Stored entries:
───
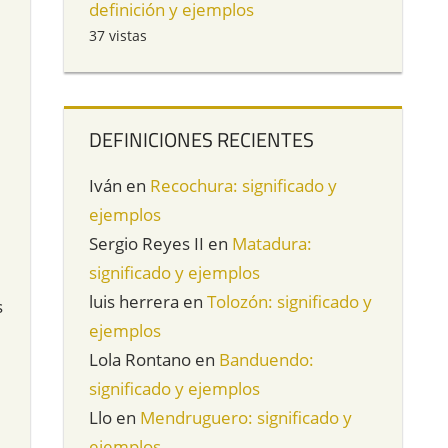
definición y ejemplos
37 vistas
DEFINICIONES RECIENTES
Iván
en
Recochura: significado y
ejemplos
Sergio Reyes II
en
Matadura:
significado y ejemplos
luis herrera
en
Tolozón: significado y
s
ejemplos
Lola Rontano
en
Banduendo:
significado y ejemplos
Llo
en
Mendruguero: significado y
ejemplos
───
• _Activity_
Please copy every line in the entries where "significado" appears.

• _Written answer_
Recochura: significado y
significado y ejemplos
Tolozón: significado y
significado y ejemplos
Mendruguero: significado y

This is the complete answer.